God has a purpose in Emmett. He is not less than. He is exactly as he is meant to be.
I do not always understand the struggle. I definitely do not always appreciate the struggle.
In the midst of pain and hardship, I'm tempted to just throw up my hands in surrender to the struggle itself. God likes when I throw up my hands, but He knows that my need is to be in full surrender to Him. I do not have to understand what we have been or are walking through. I do have to trust Him and His good purpose in it all.
I rarely get this right.
My thankfulness comes in the knowing that He has been and continues to be patient with me.
I often pray with Mark 9:24 in mind.
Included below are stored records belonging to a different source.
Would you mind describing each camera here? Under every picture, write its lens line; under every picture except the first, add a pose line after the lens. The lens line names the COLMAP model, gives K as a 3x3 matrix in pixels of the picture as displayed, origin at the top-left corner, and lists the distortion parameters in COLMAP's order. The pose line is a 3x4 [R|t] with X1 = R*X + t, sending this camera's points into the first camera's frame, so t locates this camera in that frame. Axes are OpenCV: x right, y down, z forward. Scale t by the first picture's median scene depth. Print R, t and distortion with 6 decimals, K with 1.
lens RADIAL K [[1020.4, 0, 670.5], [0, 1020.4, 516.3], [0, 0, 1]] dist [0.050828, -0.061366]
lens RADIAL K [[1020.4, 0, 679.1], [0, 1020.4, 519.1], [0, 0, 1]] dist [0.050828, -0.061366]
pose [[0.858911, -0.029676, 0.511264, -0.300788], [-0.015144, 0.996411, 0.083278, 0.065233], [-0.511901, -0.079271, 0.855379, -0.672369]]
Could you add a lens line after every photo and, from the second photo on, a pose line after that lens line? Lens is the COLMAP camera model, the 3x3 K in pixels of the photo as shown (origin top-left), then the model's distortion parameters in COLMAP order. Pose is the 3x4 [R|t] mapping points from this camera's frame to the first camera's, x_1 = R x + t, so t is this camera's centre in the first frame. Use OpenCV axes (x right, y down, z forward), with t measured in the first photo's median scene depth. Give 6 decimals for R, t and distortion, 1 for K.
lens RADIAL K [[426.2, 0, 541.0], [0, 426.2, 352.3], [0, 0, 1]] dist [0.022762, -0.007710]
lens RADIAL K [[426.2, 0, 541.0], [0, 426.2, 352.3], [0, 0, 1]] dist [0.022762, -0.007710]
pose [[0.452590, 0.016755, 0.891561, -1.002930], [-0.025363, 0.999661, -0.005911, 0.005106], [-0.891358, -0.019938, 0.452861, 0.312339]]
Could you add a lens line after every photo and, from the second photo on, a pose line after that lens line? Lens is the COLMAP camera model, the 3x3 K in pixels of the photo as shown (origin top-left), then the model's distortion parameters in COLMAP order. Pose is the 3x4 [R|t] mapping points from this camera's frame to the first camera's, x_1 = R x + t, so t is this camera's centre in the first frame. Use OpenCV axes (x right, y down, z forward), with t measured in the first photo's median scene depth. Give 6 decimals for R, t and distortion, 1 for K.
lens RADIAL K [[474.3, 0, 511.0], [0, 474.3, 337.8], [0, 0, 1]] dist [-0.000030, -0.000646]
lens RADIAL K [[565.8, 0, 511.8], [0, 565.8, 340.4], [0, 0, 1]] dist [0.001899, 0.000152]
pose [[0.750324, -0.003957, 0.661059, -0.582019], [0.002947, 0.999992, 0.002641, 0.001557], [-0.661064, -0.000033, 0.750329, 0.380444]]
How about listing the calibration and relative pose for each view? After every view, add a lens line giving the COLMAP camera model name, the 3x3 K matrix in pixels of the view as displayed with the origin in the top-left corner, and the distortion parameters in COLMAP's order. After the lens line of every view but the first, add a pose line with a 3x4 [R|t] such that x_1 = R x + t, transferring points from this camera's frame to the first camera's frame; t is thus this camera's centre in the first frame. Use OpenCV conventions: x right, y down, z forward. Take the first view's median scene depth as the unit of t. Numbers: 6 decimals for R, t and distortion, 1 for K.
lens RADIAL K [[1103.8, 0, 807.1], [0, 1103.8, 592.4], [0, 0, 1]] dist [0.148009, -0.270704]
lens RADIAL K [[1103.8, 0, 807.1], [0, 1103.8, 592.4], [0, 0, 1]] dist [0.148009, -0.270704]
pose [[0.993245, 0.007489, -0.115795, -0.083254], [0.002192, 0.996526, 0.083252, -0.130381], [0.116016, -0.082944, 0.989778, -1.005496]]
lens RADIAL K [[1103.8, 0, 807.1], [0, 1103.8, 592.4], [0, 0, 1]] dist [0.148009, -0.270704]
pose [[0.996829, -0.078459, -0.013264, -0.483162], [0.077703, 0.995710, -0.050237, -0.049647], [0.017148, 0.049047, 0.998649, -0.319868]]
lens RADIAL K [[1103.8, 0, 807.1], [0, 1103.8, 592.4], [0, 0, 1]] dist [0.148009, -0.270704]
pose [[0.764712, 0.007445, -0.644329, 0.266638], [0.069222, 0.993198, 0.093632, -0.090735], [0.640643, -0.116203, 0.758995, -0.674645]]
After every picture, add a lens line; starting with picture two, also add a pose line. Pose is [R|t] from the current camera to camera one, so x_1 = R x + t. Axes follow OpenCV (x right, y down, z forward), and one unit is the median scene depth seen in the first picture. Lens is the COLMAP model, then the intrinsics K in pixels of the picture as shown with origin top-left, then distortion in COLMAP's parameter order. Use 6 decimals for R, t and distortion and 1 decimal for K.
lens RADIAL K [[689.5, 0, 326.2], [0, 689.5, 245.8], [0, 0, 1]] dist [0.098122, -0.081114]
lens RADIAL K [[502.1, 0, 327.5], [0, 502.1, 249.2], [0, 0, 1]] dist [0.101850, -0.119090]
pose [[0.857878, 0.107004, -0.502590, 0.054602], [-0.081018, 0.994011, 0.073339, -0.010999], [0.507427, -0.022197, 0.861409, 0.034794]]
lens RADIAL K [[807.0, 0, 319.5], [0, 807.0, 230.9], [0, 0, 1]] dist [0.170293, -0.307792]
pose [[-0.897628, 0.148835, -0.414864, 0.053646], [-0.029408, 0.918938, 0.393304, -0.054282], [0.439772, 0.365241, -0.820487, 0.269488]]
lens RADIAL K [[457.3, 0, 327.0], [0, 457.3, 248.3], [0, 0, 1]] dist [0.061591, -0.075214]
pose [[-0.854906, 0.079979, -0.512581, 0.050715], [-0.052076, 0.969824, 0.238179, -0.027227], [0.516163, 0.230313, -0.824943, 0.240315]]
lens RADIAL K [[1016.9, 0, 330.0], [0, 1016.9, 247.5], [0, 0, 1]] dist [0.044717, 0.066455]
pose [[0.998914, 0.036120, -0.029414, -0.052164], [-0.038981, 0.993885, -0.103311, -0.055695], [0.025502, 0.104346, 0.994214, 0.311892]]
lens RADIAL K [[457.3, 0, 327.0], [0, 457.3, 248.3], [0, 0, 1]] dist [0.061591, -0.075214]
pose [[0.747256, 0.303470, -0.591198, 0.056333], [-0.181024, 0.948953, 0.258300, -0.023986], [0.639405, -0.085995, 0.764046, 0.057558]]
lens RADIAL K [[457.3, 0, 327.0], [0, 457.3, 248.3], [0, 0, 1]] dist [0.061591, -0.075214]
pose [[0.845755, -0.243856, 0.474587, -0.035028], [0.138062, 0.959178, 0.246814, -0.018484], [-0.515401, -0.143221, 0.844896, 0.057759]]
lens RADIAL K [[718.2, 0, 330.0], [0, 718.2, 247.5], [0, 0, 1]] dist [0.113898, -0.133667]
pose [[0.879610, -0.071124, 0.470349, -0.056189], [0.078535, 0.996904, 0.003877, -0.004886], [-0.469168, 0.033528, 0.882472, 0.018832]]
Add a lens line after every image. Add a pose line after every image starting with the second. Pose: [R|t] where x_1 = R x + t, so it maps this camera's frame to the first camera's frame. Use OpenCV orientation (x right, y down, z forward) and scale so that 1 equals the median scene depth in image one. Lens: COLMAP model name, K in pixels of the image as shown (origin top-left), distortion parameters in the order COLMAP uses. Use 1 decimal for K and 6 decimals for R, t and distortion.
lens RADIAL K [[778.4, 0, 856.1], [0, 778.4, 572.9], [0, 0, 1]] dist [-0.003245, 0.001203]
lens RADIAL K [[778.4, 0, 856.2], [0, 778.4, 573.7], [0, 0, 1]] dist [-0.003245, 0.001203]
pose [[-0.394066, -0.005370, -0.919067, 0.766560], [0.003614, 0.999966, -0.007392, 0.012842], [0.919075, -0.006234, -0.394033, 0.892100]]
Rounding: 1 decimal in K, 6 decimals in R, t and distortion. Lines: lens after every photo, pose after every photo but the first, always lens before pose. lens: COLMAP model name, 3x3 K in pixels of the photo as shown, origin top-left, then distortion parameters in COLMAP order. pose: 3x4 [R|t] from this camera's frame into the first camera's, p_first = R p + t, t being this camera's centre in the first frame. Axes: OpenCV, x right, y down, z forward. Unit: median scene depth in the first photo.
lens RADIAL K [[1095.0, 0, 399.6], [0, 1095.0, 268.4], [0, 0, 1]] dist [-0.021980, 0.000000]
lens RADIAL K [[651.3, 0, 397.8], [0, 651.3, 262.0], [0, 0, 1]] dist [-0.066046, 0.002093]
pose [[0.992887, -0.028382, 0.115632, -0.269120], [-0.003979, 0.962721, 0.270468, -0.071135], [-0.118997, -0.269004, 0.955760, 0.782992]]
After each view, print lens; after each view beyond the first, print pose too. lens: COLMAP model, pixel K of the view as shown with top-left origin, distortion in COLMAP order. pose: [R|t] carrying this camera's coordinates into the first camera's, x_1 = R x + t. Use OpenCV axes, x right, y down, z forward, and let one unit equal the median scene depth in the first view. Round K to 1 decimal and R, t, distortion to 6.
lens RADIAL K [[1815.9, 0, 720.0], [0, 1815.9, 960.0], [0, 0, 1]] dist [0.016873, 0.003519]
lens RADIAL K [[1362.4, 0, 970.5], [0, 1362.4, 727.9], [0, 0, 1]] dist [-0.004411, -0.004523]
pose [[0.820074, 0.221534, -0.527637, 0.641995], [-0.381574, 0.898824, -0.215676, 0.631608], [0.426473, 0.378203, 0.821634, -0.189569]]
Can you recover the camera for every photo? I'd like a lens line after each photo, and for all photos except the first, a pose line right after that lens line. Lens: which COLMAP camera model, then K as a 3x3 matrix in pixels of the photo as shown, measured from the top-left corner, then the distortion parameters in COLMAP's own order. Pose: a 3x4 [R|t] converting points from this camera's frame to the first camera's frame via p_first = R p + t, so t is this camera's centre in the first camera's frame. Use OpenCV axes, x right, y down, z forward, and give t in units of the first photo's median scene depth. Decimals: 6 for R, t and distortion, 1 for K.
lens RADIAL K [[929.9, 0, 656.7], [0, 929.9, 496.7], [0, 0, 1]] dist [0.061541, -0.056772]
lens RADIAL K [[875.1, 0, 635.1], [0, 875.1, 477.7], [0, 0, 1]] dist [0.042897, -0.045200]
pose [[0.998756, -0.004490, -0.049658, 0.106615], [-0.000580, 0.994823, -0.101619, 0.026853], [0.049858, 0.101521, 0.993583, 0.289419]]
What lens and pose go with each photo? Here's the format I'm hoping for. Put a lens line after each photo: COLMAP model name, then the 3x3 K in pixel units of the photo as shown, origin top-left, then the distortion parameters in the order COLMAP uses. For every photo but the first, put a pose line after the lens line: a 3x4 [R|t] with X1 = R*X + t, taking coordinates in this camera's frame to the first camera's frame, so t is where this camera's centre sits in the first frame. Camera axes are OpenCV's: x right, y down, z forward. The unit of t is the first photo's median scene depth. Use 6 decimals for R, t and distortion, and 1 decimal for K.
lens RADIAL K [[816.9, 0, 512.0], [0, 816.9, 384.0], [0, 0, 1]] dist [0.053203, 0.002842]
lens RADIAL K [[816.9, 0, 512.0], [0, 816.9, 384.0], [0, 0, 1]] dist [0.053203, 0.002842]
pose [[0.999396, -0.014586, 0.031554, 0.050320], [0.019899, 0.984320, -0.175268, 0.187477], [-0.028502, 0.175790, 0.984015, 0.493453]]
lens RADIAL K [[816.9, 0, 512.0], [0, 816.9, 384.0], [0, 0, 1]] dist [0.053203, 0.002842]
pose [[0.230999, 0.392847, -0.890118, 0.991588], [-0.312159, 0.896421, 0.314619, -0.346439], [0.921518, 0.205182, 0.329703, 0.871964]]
A father brings his son to Jesus to be healed and says..."But if you can do anything, take pity on us and help us."
"'If you can'?" said Jesus. " Everything is possible for him who believes."
Verse 24...Immediately the boy's father exclaimed, "I do believe; help me overcome my unbelief!"
I see myself in that boy's father. I see myself in his raw, honest statement that expresses belief and the lack thereof all the while pleading with Jesus to remedy the latter.
I want to get this right. I truly do.
There is a richness in struggle. I hate it and love it all at the same time. It causes a turmoil. It churns and changes. It brings tears that accompany joy and tears that accompany sorrow. And...it brings progress. Progress that cannot always be measured or felt, but that is present nonetheless.